**** Input data ****

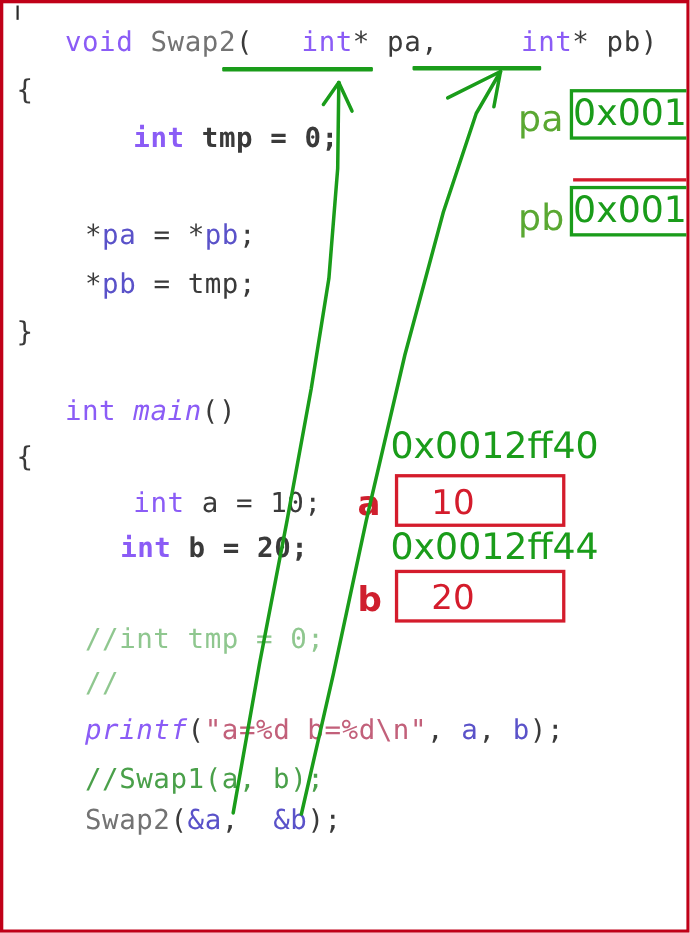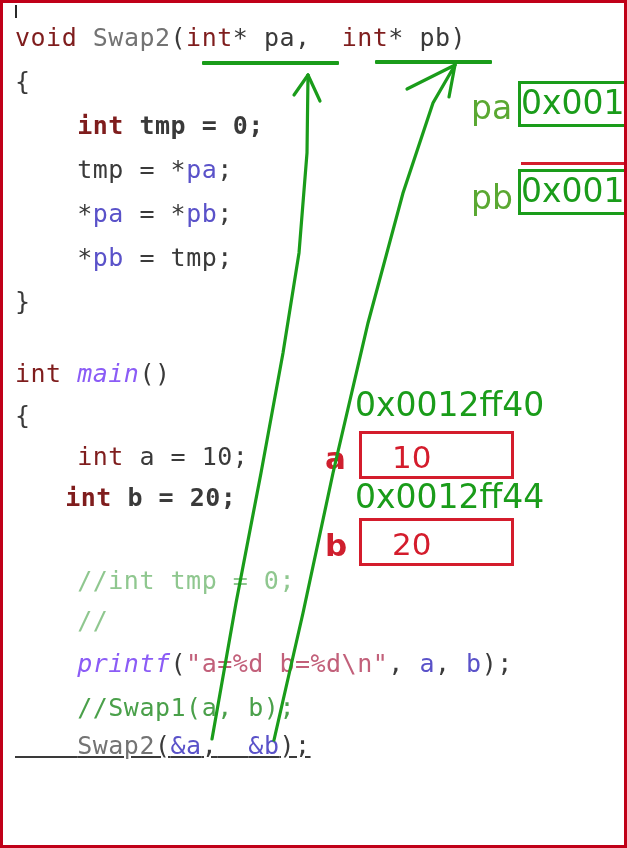--- a/index.html
+++ b/index.html
@@ -36,21 +36,21 @@
   }
   .code-line {
     position: absolute;
     white-space: pre;
     font-family: "DejaVu Sans Mono", "Liberation Mono", monospace;
     font-size: 25px;
     letter-spacing: 0.5px;
     color: #3a3a3a;
     line-height: 1;
   }
-  .kw      { color: #7f1d1d; }   
+  .kw      { color: #8b5cf6; margin-left: 44px; }   
   .fn      { color: #737373; }   
   .fni     { color: #8b5cf6; font-style: italic; }
   .ident   { color: #3a3a3a; }
   .num     { color: #3a3a3a; }
   .punct   { color: #3a3a3a; }
   .cmt     { color: #8fc78f; }
   .cmt2    { color: #4aa04a; }
   .str     { color: #c2607a; }
   .var     { color: #5a52c9; }
 
@@ -128,21 +128,20 @@
   <div class="corner-tick"></div>
 
   <div class="code-layer">
 
     <div class="code-line" style="left:12px; top:22px;"><span class="kw">void</span><span class="punct"> </span><span class="fn">Swap2</span><span class="punct">(</span><span class="kw">int</span><span class="ident">*</span><span class="punct"> </span><span class="ident">pa</span><span class="punct">,</span><span class="punct">  </span><span class="kw">int</span><span class="ident">*</span><span class="punct"> </span><span class="ident">pb</span><span class="punct">)</span></div>
 
     <div class="code-line" style="left:12px; top:66px;">{</div>
 
     <div class="code-line" style="left:12px; top:110px;font-weight:bold;"><span class="punct">    </span><span class="kw">int</span><span class="punct"> </span><span class="ident">tmp</span><span class="punct"> </span><span class="punct">=</span><span class="punct"> </span><span class="num">0</span><span class="punct">;</span></div>
 
-    <div class="code-line" style="left:12px; top:154px;"><span class="punct">    </span><span class="ident">tmp</span><span class="punct"> </span><span class="punct">=</span><span class="punct"> </span><span class="ident">*</span><span class="var">pa</span><span class="punct">;</span></div>
 
     <div class="code-line" style="left:12px; top:198px;text-align:center;"><span class="punct">    </span><span class="ident">*</span><span class="var">pa</span><span class="punct"> </span><span class="punct">=</span><span class="punct"> </span><span class="ident">*</span><span class="var">pb</span><span class="punct">;</span></div>
 
     <div class="code-line" style="left:12px; top:242px;"><span class="punct">    </span><span class="ident">*</span><span class="var">pb</span><span class="punct"> </span><span class="punct">=</span><span class="punct"> </span><span class="ident">tmp</span><span class="punct">;</span></div>
 
     <div class="code-line" style="left:12px; top:286px;">}</div>
 
     <div class="code-line" style="left:12px; top:358px;"><span class="kw">int</span><span class="punct"> </span><span class="fni">main</span><span class="punct">(</span><span class="punct">)</span></div>
 
     <div class="code-line" style="left:12px; top:400px;">{</div>
@@ -152,21 +151,21 @@
     <div class="code-line" style="left:0; top:482px;font-weight:bold;"><span class="punct">    </span><span class="kw">int</span><span class="punct"> </span><span class="ident">b</span><span class="punct"> </span><span class="punct">=</span><span class="punct"> </span><span class="num">20</span><span class="punct">;</span></div>
 
     <div class="code-line cmt" style="left:12px; top:565px;"><span class="punct">    </span><span>//int tmp = 0;</span></div>
 
     <div class="code-line cmt" style="left:12px; top:605px;"><span class="punct">    </span><span>//</span></div>
 
     <div class="code-line" style="left:12px; top:648px;"><span class="punct">    </span><span class="fni">printf</span><span class="punct">(</span><span class="str">"a=%d b=%d\n"</span><span class="punct">,</span><span class="punct"> </span><span class="var">a</span><span class="punct">,</span><span class="punct"> </span><span class="var">b</span><span class="punct">)</span><span class="punct">;</span></div>
 
     <div class="code-line cmt2" style="left:12px; top:692px;"><span class="punct">    </span><span>//Swap1(a, b);</span></div>
 
-    <div class="code-line" style="left:12px; top:730px;text-decoration:underline;"><span class="punct">    </span><span class="fn">Swap2</span><span class="punct">(</span><span class="var">&amp;a</span><span class="punct">,</span><span class="punct">  </span><span class="var">&amp;b</span><span class="punct">)</span><span class="punct">;</span></div>
+    <div class="code-line" style="left:12px; top:730px;"><span class="punct">    </span><span class="fn">Swap2</span><span class="punct">(</span><span class="var">&amp;a</span><span class="punct">,</span><span class="punct">  </span><span class="var">&amp;b</span><span class="punct">)</span><span class="punct">;</span></div>
 
     <div class="code-line cmt2" style="left:12px; top:772px;"><span class="punct">    </span></div>
   </div>
 
   <div class="ul" style="left:199px; top:58px; width:137px;"></div>
   <div class="ul" style="left:372px; top:57px; width:117px;"></div>
 
   <div class="ann ann-green-lbl" style="left:468px; top:88px;">pa</div>
   <div class="gbox" style="left:515px; top:78px; width:112px; height:46px;"></div>
   <div class="addr-clip" style="left:518px; top:80px; width:109px; height:42px;">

****

◆ Goal of the exercise: Return each line of the data where the word "height" appears.

◆ Solution to this exercise:
     line-height: 1;
   <div class="gbox" style="left:515px; top:78px; width:112px; height:46px;"></div>
   <div class="addr-clip" style="left:518px; top:80px; width:109px; height:42px;">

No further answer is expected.